Emil Frei and William Peters were ardent advocates of high dose chemotherapy and bone marrow transplants, which only rarely arrest or cure cancer. Treatments costing between $150-500K caused insurance companies to balk. When patients trawled the medical literature to find justification for the efficacy of procedures the floodgates were opened. But as insurance companies were forced to pay they raised premiums and denied coverage to high risk patients. Meanwhile lawyers learned that most patients did not need the procedures and that they would virtually all die within a few years.

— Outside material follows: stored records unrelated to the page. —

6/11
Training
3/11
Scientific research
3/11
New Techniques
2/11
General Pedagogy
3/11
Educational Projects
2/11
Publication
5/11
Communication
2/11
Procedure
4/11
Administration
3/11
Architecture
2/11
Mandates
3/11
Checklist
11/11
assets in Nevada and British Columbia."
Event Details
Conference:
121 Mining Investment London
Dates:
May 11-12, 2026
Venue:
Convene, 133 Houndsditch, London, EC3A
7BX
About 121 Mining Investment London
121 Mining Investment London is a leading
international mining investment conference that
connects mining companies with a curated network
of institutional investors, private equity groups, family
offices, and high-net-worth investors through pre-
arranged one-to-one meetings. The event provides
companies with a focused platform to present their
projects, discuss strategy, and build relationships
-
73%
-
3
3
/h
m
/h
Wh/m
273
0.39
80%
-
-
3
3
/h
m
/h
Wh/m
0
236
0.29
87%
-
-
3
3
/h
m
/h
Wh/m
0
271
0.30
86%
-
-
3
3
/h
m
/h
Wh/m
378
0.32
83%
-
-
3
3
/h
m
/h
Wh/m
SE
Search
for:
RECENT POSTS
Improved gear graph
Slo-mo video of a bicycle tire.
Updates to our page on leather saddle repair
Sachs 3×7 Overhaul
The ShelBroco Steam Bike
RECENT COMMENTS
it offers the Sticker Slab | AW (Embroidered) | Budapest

American medicine loves expensive gadgets and has a "slavish belief in technology."  Hospitals demand the latest CT and MRI equipment. Drug and equipment reps encourage patients to ask for scans and drugs, paying some doctors - labelled  "drug whores" - to give public lectures promoting corporate products. Although, in the 1980s most pharmaceutical companies were against direct advertising to the consumer because of the "very real possibility of causing harm to the patient. " lobbyists "whittled" away the rules in the name of  "commercial free speech" until legislation actually allowed corporations to fund the FDA!!. By 2005 drug companies were spending $3 billion a year (more than the 2009 Pfizer fine) on direct advertising to consumers. "Calling [this] 'advertising' is like calling D-Day a bunch of guys wading in the surf." The profit potential by 2002 gave the top 10 pharmaceutical companies profits equal to all other 490 Fortune 500 companies.  This is irresistible to unscrupulous and unregulated corporations. Soon the gullible public was warned that it was suffering from a slew of new diseases ranging from insomnia, restless leg syndrome, social anxiety disorder and yes! - even erectile dysfunction. The latter is soothingly and euphemistically labelled as E.D., with the ambiguous message read rapidly in the ad's final seconds "consult your doctor for an erection lasting more than four hours."  (Great prime-time T.V viewing for the kids)!   In case such arousal creates a social anxiety disorder, there is always the possibility of a cocktail of drugs that could quite literally terminate both conditions by inducing heart attack or liver failure!

All this 'corporate creation of disease" begins as a marketing ploy and ends in a lethal reality for which the perpetrators are not held responsible (though perhaps Michael Jackson's doctors will not get off scot-free). It is ironic and frightening that the medical profession is responsible for such new vocabulary as 'elder abuse' and for ignoring the fact that 'the challenges of the very old  are spiritual, not medical.' The problem is that "somebody needs to keep watch on the whole patient."

Such a broken system highlights the urgent need for change, and thank goodness we see signs of what Leonard Cohen called America's  'spiritual thirst' for authentic democratic 'change.' This manifests in films, outrage, books like this one, and Overdo$ed America, (Abramson 2004), journals that at last begin to root out and reject bogus corporate-funded studies, and constructive grass roots efforts to create evidence- and patient-based medicine. Some systems like the Veteran's Health Administration actually work well, and recently desperate Americas have looked to Europe and Canada to find systems that actually work, and in comparison with America, save their nations as much as 10% of GNP.  Without radical change America could spend 50% of its GNP on health care by 2050. Yet 68% of Republicans and 32% of Democrats claim the country had the "best health care in the world." What world is this? A world where revered artists like Michael Jackson are killed by drug overdoses administered by their own doctors - who then face murder charges!?